My final point is to pick up on something that you spoke about earlier. Some of the new commissioners were elected and some were appointed. I am interested in understanding what training and development they have been given. In answer to Colin Beattie’s earlier questions, you talked about the role of the public bodies unit and there is an expectation that training will be provided. In our report, we identified that we would want to understand what quality of training is being provided to a new cohort of commissioners.

Stephen Boyle

I will happily start on that one, and then Pat and Kirsty can come in as they see fit.

One of the first things that the training did was to clarify roles and responsibilities, together with giving a clearer understanding of the framework agreement and the code of corporate governance and the wider support that the Scottish Government provides: Mr Beattie mentioned the public bodies unit. The Government has been working on a programme of learning, development and training. Its governance hub for new public board members takes them through a range of scenarios, including accountability arrangements. It informs them about the role of this committee and so forth. That package is available across the piece, and I understand that there is also a dedicated training plan specifically for Crofting Commission members so that they can understand more clearly the roles of commissioners and staff that were features of previous reports.

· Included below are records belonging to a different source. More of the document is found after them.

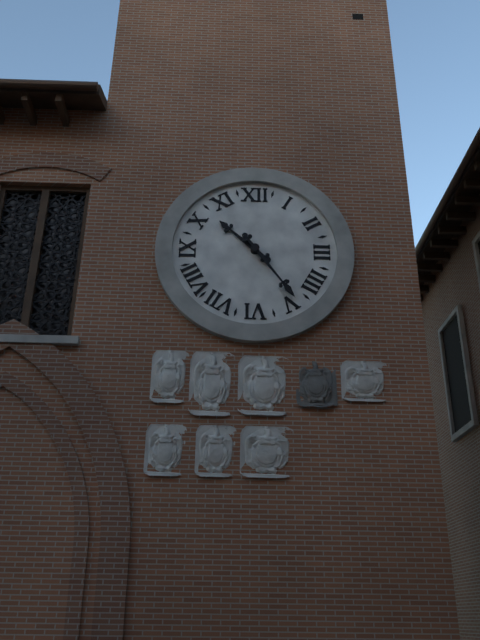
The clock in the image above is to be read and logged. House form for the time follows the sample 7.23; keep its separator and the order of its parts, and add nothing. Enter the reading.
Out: 10.24
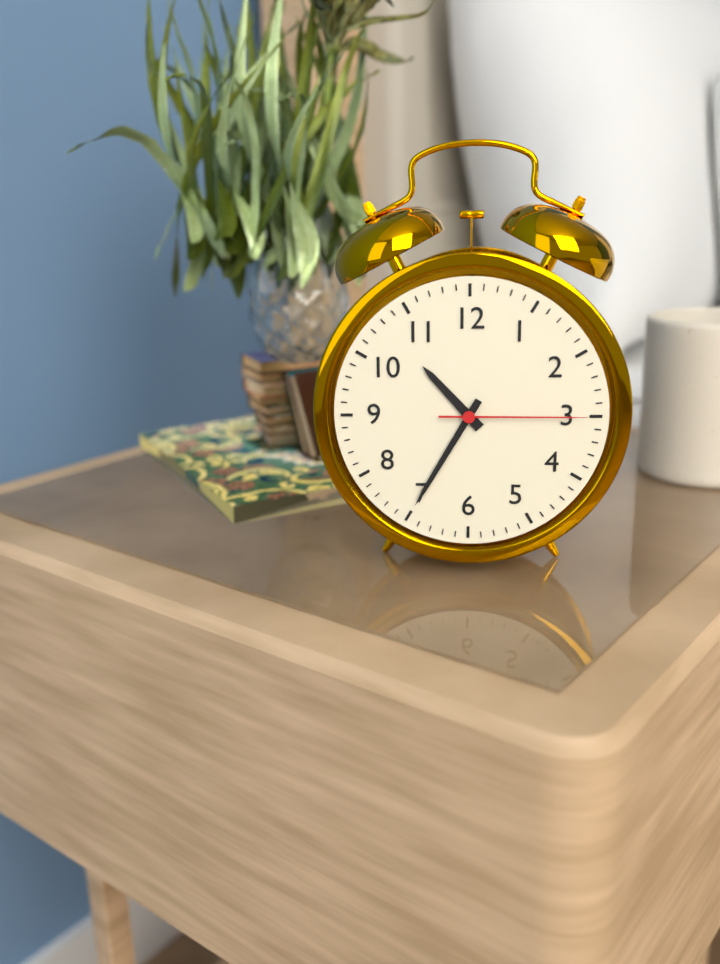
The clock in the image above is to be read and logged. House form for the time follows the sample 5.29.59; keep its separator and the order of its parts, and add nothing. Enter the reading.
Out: 10.35.15
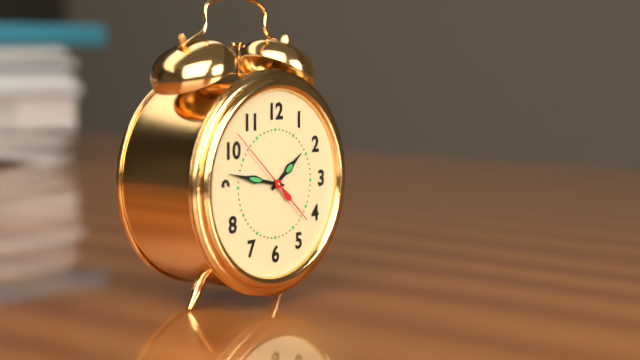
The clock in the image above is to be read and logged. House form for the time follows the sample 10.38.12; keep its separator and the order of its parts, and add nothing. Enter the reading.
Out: 1.47.52
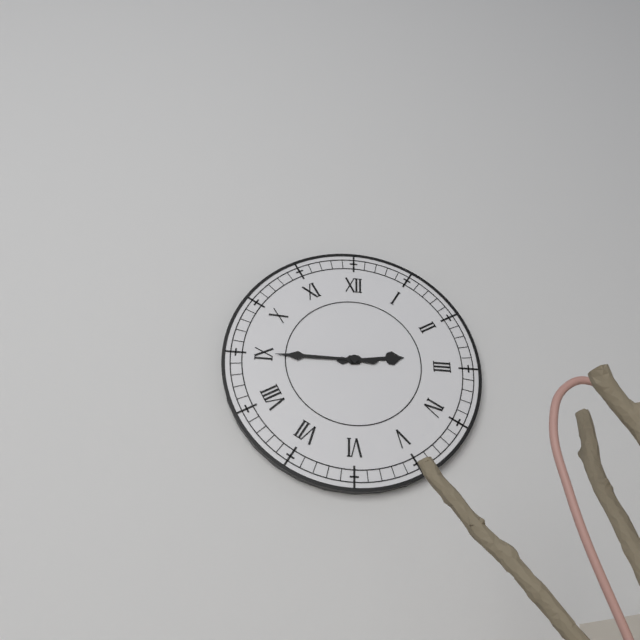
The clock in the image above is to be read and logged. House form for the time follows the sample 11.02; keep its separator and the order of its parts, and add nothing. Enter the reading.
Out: 2.45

All the building blocks are in place so that new commissioners, together with existing commissioners, have a clearer understanding of who is responsible for what, so that they can avoid some of the pitfalls that brought us to having to prepare the report together with previous recommendations.

I will stop there in case colleagues want to come in with any detail that supports what I have said.

Kirsty Ridd

I do not have any more detail to add.

Pat Kenny

That covered it all, Auditor General.

The Convener

Thanks very much. As none of the committee members has any more questions, I am going to draw this meeting to a close. I thank Pat Kenny, Stephen Boyle and Kirsty Ridd. We appreciate your input this morning. There are some things that we might want to follow up with you and the Crofting Commission.

I now close the public part of this morning’s meeting.

09:44 Meeting continued in private until 10:58.